DATA PROVIDED:
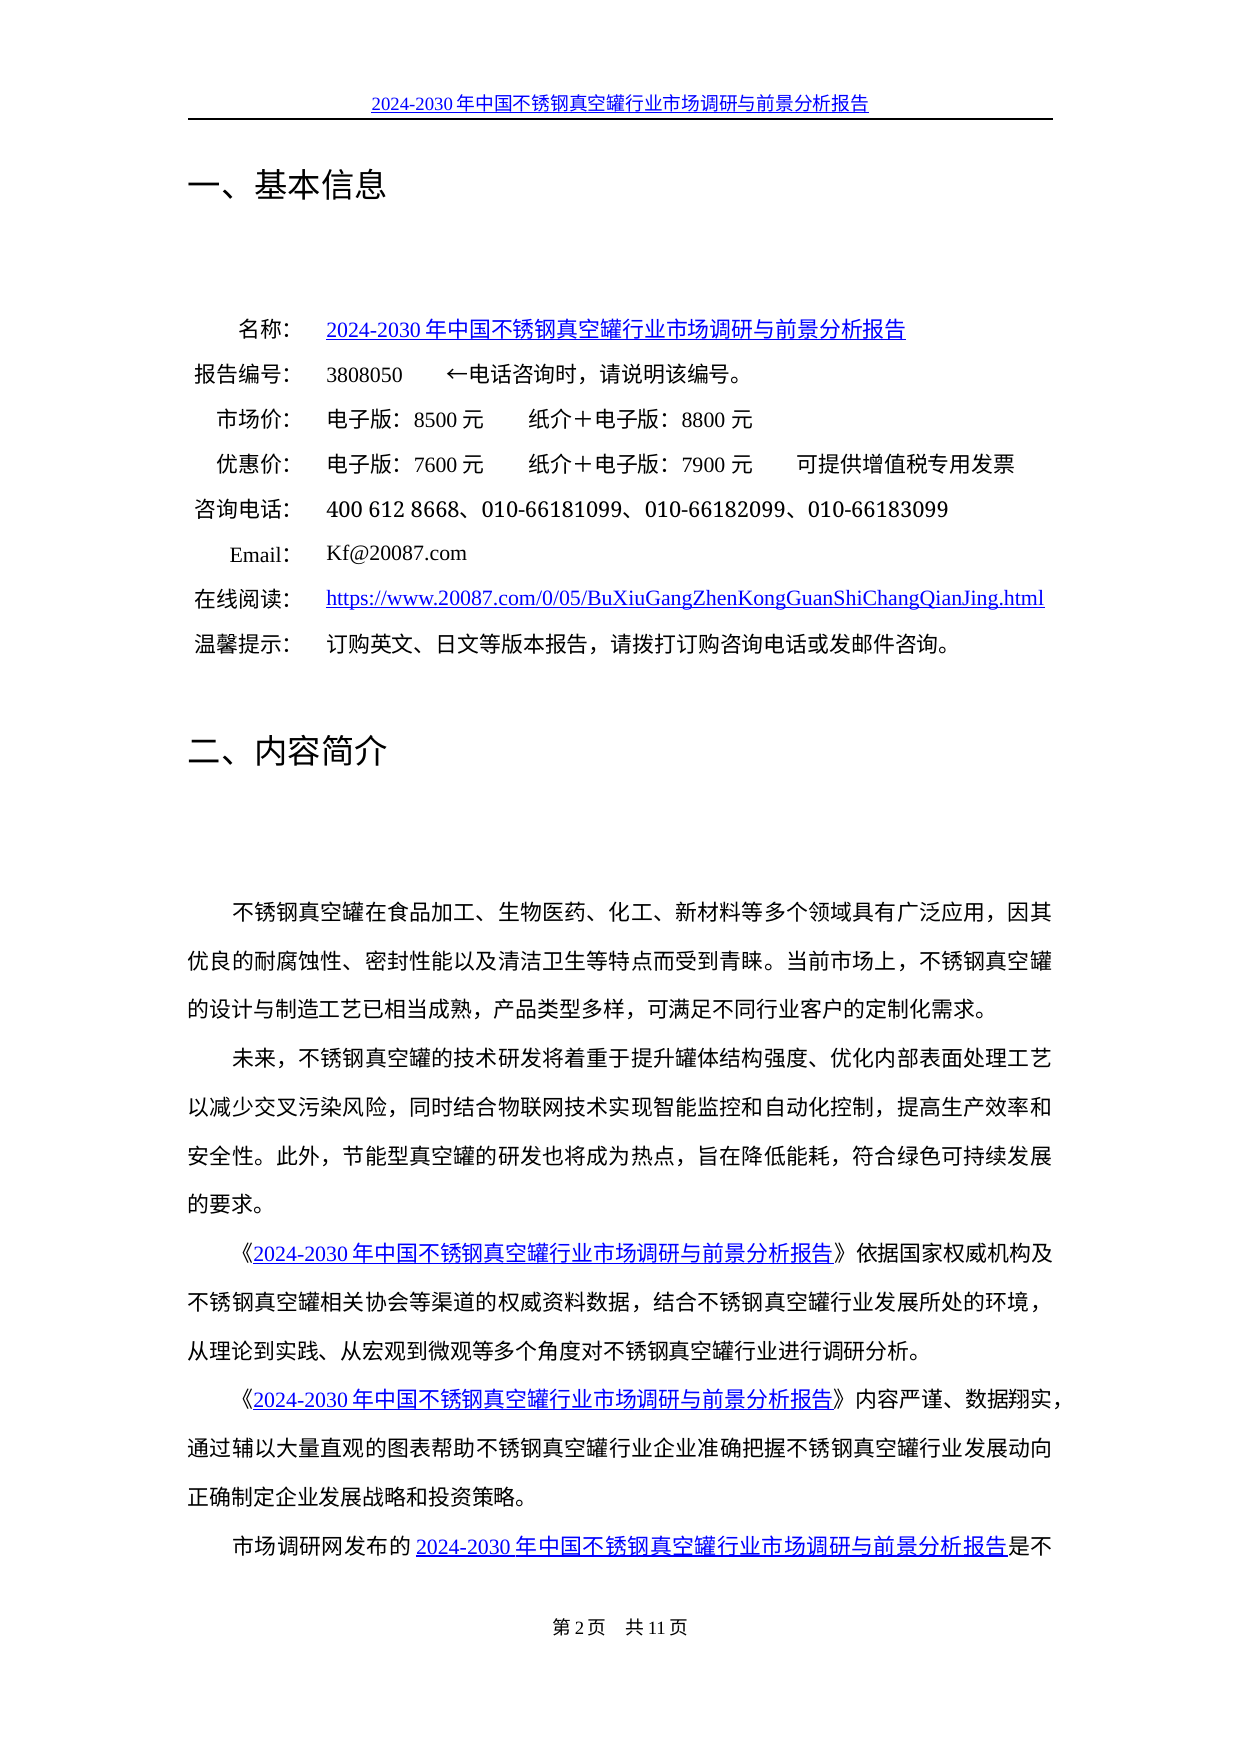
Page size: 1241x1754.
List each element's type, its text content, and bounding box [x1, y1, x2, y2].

table_cell 报告编号： [167, 357, 315, 402]
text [187, 894, 1053, 1561]
table_header 2024-2030年中国不锈钢真空罐行业市场调研与前景分析报告 [315, 312, 1073, 357]
title 二、内容简介 [187, 717, 1053, 782]
table_cell 400 612 8668、010-66181099、010-66182099、010-66183099 [315, 492, 1073, 537]
table_cell 电子版：7600 元 纸介＋电子版：7900 元 可提供增值税专用发票 [315, 447, 1073, 492]
table_cell [315, 582, 1073, 627]
table_cell 咨询电话： [167, 492, 315, 537]
title 一、基本信息 [187, 150, 1053, 215]
table_cell 电子版：8500 元 纸介＋电子版：8800 元 [315, 402, 1073, 447]
table_cell 3808050 ←电话咨询时，请说明该编号。 [315, 357, 1073, 402]
table_cell 在线阅读： [167, 582, 315, 627]
table_header 名称： [167, 312, 315, 357]
table_cell Email： [167, 537, 315, 582]
table_cell 订购英文、日文等版本报告，请拨打订购咨询电话或发邮件咨询。 [315, 627, 1073, 672]
table_cell 市场价： [167, 402, 315, 447]
table_cell 温馨提示： [167, 627, 315, 672]
table_cell 优惠价： [167, 447, 315, 492]
table_cell Kf@20087.com [315, 537, 1073, 582]
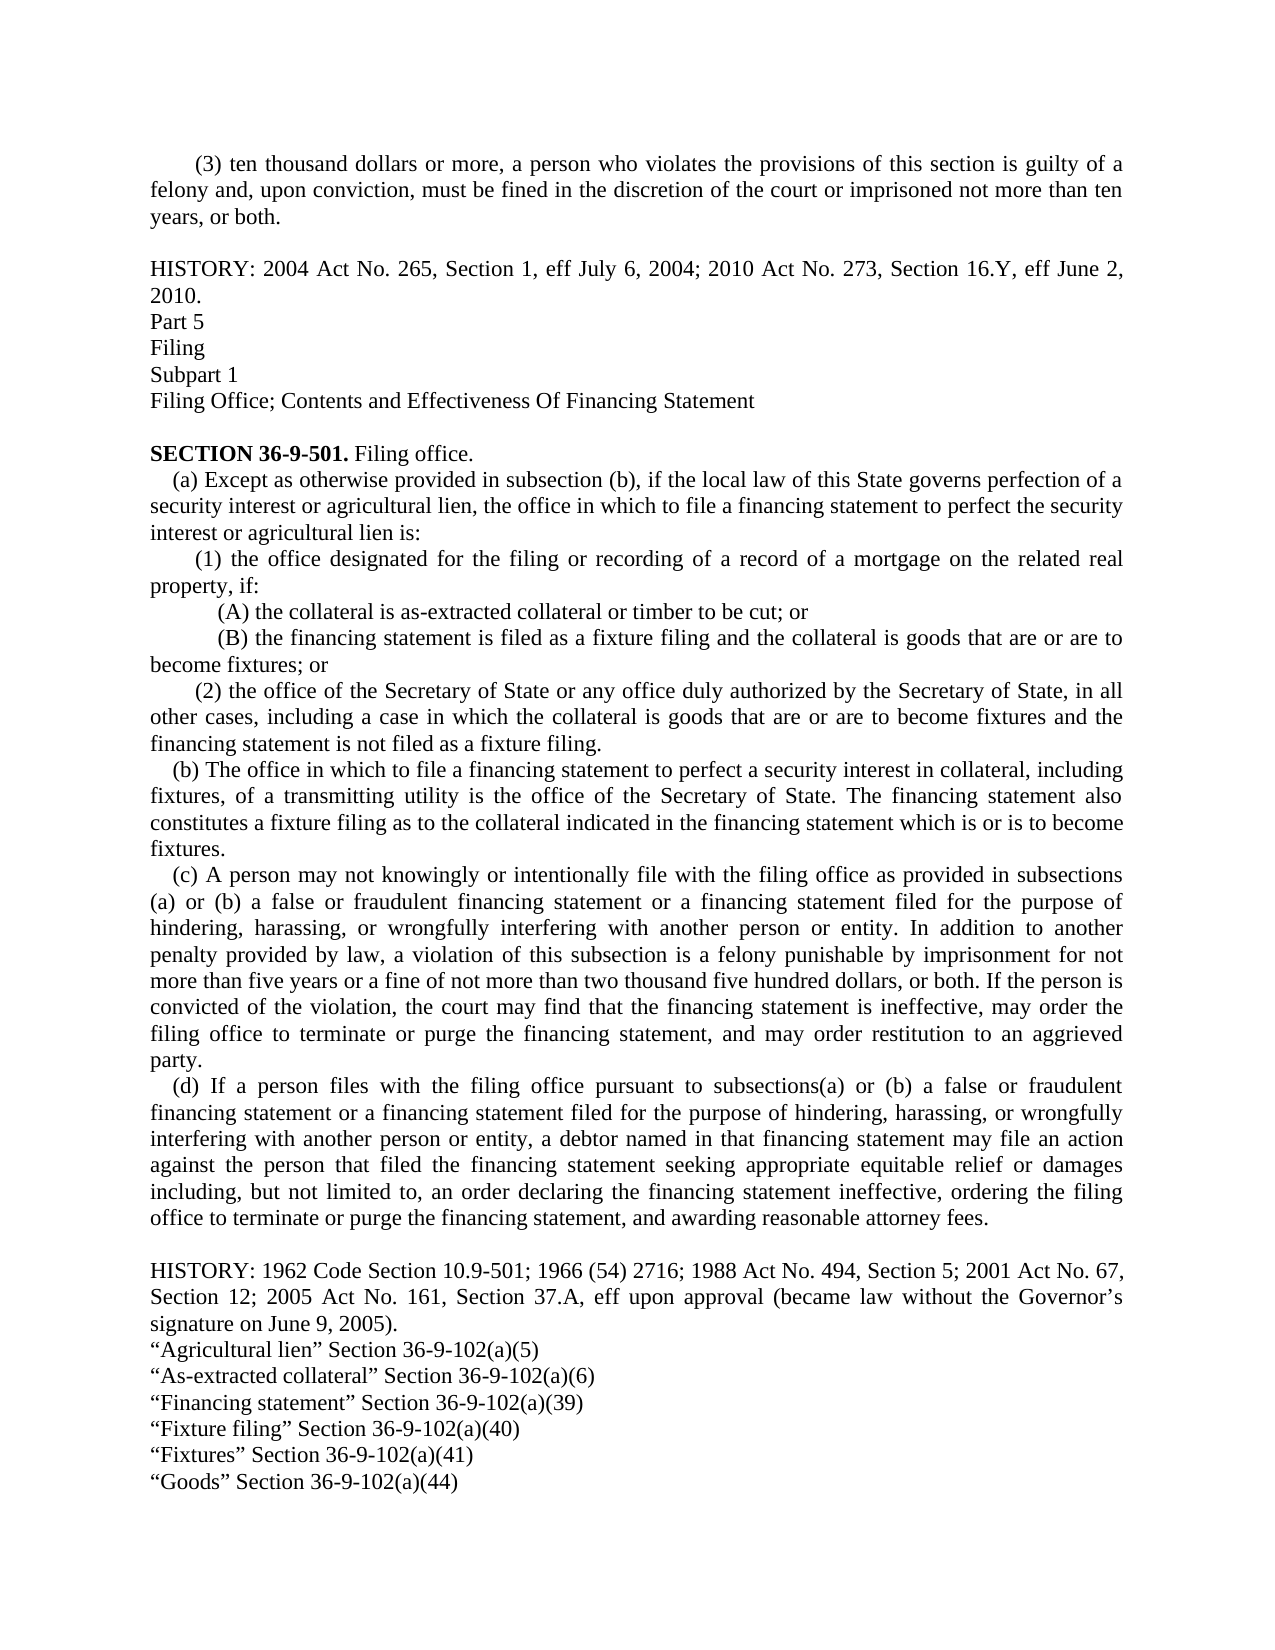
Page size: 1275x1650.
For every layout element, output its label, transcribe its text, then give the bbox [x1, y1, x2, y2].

text HISTORY: 2004 Act No. 265, Section 1, eff July 6, 2004; 2010 Act No. 273, Section 16.Y, eff June 2, 2010. [150, 255, 1125, 308]
text (A) the collateral is as-extracted collateral or timber to be cut; or [150, 598, 1125, 624]
text (d) If a person files with the filing office pursuant to subsections(a) or (b) a false or fraudulent financing statement or a financing statement filed for the purpose of hindering, harassing, or wrongfully interfering with another person or entity, a debtor named in that financing statement may file an action against the person that filed the financing statement seeking appropriate equitable relief or damages including, but not limited to, an order declaring the financing statement ineffective, ordering the filing office to terminate or purge the financing statement, and awarding reasonable attorney fees. [150, 1072, 1125, 1231]
text “As-extracted collateral” Section 36-9-102(a)(6) [150, 1362, 1125, 1389]
text (b) The office in which to file a financing statement to perfect a security interest in collateral, including fixtures, of a transmitting utility is the office of the Secretary of State. The financing statement also constitutes a fixture filing as to the collateral indicated in the financing statement which is or is to become fixtures. [150, 756, 1125, 862]
text “Fixtures” Section 36-9-102(a)(41) [150, 1441, 1125, 1468]
text “Agricultural lien” Section 36-9-102(a)(5) [150, 1336, 1125, 1362]
text Subpart 1 [150, 361, 1125, 387]
text Filing Office; Contents and Effectiveness Of Financing Statement [150, 387, 1125, 413]
text Part 5 [150, 308, 1125, 334]
text (a) Except as otherwise provided in subsection (b), if the local law of this State governs perfection of a security interest or agricultural lien, the office in which to file a financing statement to perfect the security interest or agricultural lien is: [150, 466, 1125, 545]
text (1) the office designated for the filing or recording of a record of a mortgage on the related real property, if: [150, 545, 1125, 598]
text (2) the office of the Secretary of State or any office duly authorized by the Secretary of State, in all other cases, including a case in which the collateral is goods that are or are to become fixtures and the financing statement is not filed as a fixture filing. [150, 677, 1125, 756]
text (3) ten thousand dollars or more, a person who violates the provisions of this section is guilty of a felony and, upon conviction, must be fined in the discretion of the court or imprisoned not more than ten years, or both. [150, 150, 1125, 229]
text “Fixture filing” Section 36-9-102(a)(40) [150, 1415, 1125, 1441]
text HISTORY: 1962 Code Section 10.9-501; 1966 (54) 2716; 1988 Act No. 494, Section 5; 2001 Act No. 67, Section 12; 2005 Act No. 161, Section 37.A, eff upon approval (became law without the Governor’s signature on June 9, 2005). [150, 1257, 1125, 1336]
text Filing [150, 334, 1125, 361]
text “Financing statement” Section 36-9-102(a)(39) [150, 1389, 1125, 1415]
text SECTION 36-9-501. Filing office. [150, 440, 1125, 466]
text (B) the financing statement is filed as a fixture filing and the collateral is goods that are or are to become fixtures; or [150, 624, 1125, 677]
text “Goods” Section 36-9-102(a)(44) [150, 1468, 1125, 1494]
text (c) A person may not knowingly or intentionally file with the filing office as provided in subsections (a) or (b) a false or fraudulent financing statement or a financing statement filed for the purpose of hindering, harassing, or wrongfully interfering with another person or entity. In addition to another penalty provided by law, a violation of this subsection is a felony punishable by imprisonment for not more than five years or a fine of not more than two thousand five hundred dollars, or both. If the person is convicted of the violation, the court may find that the financing statement is ineffective, may order the filing office to terminate or purge the financing statement, and may order restitution to an aggrieved party. [150, 862, 1125, 1072]
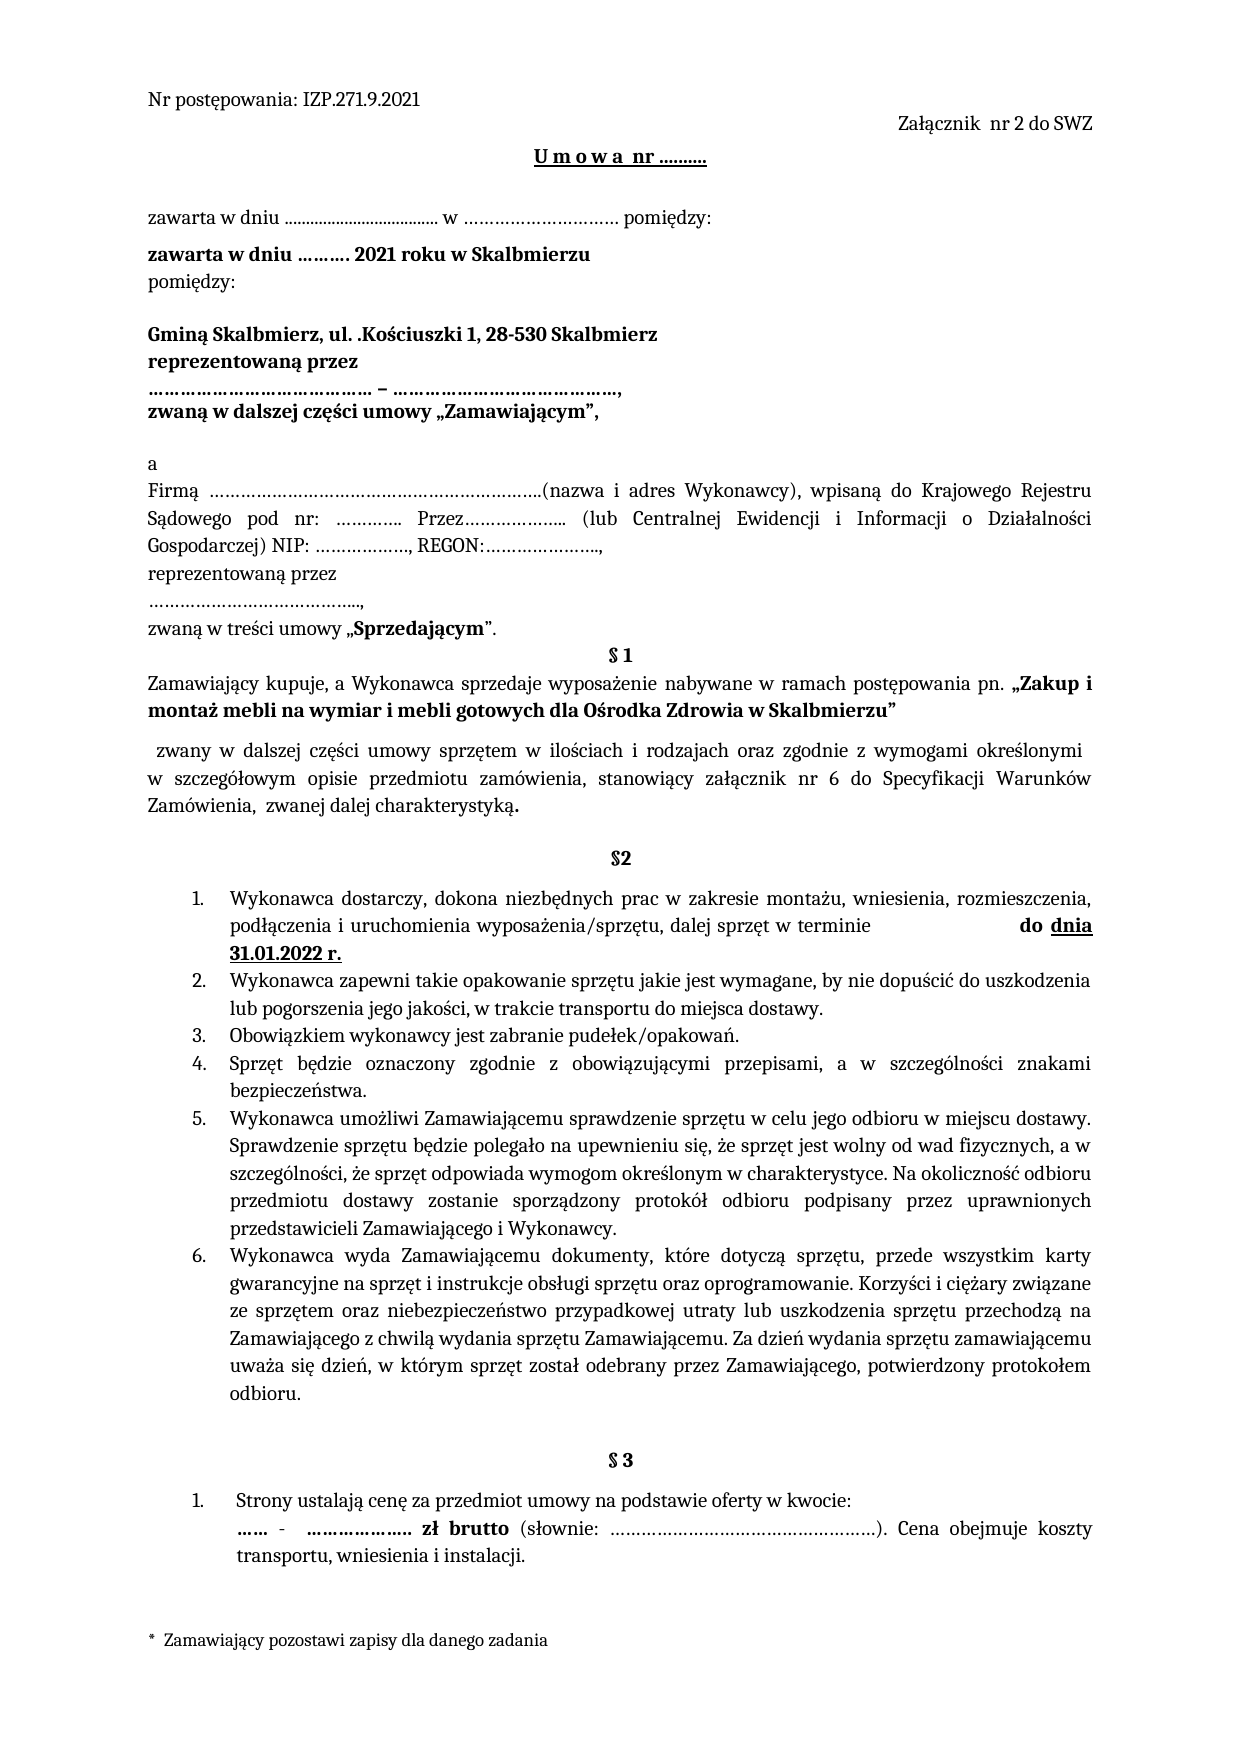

EXERCISE DETAILS:
Would you write out all of the data exactly as it stands, without the pictures?

TASK RESULT:
Page size: 1241x1754.
List each element's type, its text content, and bounding box [x1, y1, x2, y2].

table_cell 报告编号： [167, 357, 315, 402]
text [187, 894, 1053, 1561]
table_header 2024-2030年中国不锈钢真空罐行业市场调研与前景分析报告 [315, 312, 1073, 357]
title 二、内容简介 [187, 717, 1053, 782]
table_cell 400 612 8668、010-66181099、010-66182099、010-66183099 [315, 492, 1073, 537]
table_cell 电子版：7600 元 纸介＋电子版：7900 元 可提供增值税专用发票 [315, 447, 1073, 492]
table_cell [315, 582, 1073, 627]
table_cell 咨询电话： [167, 492, 315, 537]
title 一、基本信息 [187, 150, 1053, 215]
table_cell 电子版：8500 元 纸介＋电子版：8800 元 [315, 402, 1073, 447]
table_cell 3808050 ←电话咨询时，请说明该编号。 [315, 357, 1073, 402]
table_cell 在线阅读： [167, 582, 315, 627]
table_header 名称： [167, 312, 315, 357]
table_cell Email： [167, 537, 315, 582]
table_cell 订购英文、日文等版本报告，请拨打订购咨询电话或发邮件咨询。 [315, 627, 1073, 672]
table_cell 市场价： [167, 402, 315, 447]
table_cell 温馨提示： [167, 627, 315, 672]
table_cell 优惠价： [167, 447, 315, 492]
table_cell Kf@20087.com [315, 537, 1073, 582]
Page size: 1275x1650.
For every layout element, output its label, transcribe its text, then give the bbox [x1, y1, x2, y2].

text HISTORY: 2004 Act No. 265, Section 1, eff July 6, 2004; 2010 Act No. 273, Section 16.Y, eff June 2, 2010. [150, 255, 1125, 308]
text (A) the collateral is as-extracted collateral or timber to be cut; or [150, 598, 1125, 624]
text (d) If a person files with the filing office pursuant to subsections(a) or (b) a false or fraudulent financing statement or a financing statement filed for the purpose of hindering, harassing, or wrongfully interfering with another person or entity, a debtor named in that financing statement may file an action against the person that filed the financing statement seeking appropriate equitable relief or damages including, but not limited to, an order declaring the financing statement ineffective, ordering the filing office to terminate or purge the financing statement, and awarding reasonable attorney fees. [150, 1072, 1125, 1231]
text “As-extracted collateral” Section 36-9-102(a)(6) [150, 1362, 1125, 1389]
text (b) The office in which to file a financing statement to perfect a security interest in collateral, including fixtures, of a transmitting utility is the office of the Secretary of State. The financing statement also constitutes a fixture filing as to the collateral indicated in the financing statement which is or is to become fixtures. [150, 756, 1125, 862]
text “Fixtures” Section 36-9-102(a)(41) [150, 1441, 1125, 1468]
text “Agricultural lien” Section 36-9-102(a)(5) [150, 1336, 1125, 1362]
text Subpart 1 [150, 361, 1125, 387]
text Filing Office; Contents and Effectiveness Of Financing Statement [150, 387, 1125, 413]
text Part 5 [150, 308, 1125, 334]
text (a) Except as otherwise provided in subsection (b), if the local law of this State governs perfection of a security interest or agricultural lien, the office in which to file a financing statement to perfect the security interest or agricultural lien is: [150, 466, 1125, 545]
text (1) the office designated for the filing or recording of a record of a mortgage on the related real property, if: [150, 545, 1125, 598]
text (2) the office of the Secretary of State or any office duly authorized by the Secretary of State, in all other cases, including a case in which the collateral is goods that are or are to become fixtures and the financing statement is not filed as a fixture filing. [150, 677, 1125, 756]
text (3) ten thousand dollars or more, a person who violates the provisions of this section is guilty of a felony and, upon conviction, must be fined in the discretion of the court or imprisoned not more than ten years, or both. [150, 150, 1125, 229]
text “Fixture filing” Section 36-9-102(a)(40) [150, 1415, 1125, 1441]
text HISTORY: 1962 Code Section 10.9-501; 1966 (54) 2716; 1988 Act No. 494, Section 5; 2001 Act No. 67, Section 12; 2005 Act No. 161, Section 37.A, eff upon approval (became law without the Governor’s signature on June 9, 2005). [150, 1257, 1125, 1336]
text Filing [150, 334, 1125, 361]
text “Financing statement” Section 36-9-102(a)(39) [150, 1389, 1125, 1415]
text SECTION 36-9-501. Filing office. [150, 440, 1125, 466]
text (B) the financing statement is filed as a fixture filing and the collateral is goods that are or are to become fixtures; or [150, 624, 1125, 677]
text “Goods” Section 36-9-102(a)(44) [150, 1468, 1125, 1494]
text (c) A person may not knowingly or intentionally file with the filing office as provided in subsections (a) or (b) a false or fraudulent financing statement or a financing statement filed for the purpose of hindering, harassing, or wrongfully interfering with another person or entity. In addition to another penalty provided by law, a violation of this subsection is a felony punishable by imprisonment for not more than five years or a fine of not more than two thousand five hundred dollars, or both. If the person is convicted of the violation, the court may find that the financing statement is ineffective, may order the filing office to terminate or purge the financing statement, and may order restitution to an aggrieved party. [150, 862, 1125, 1072]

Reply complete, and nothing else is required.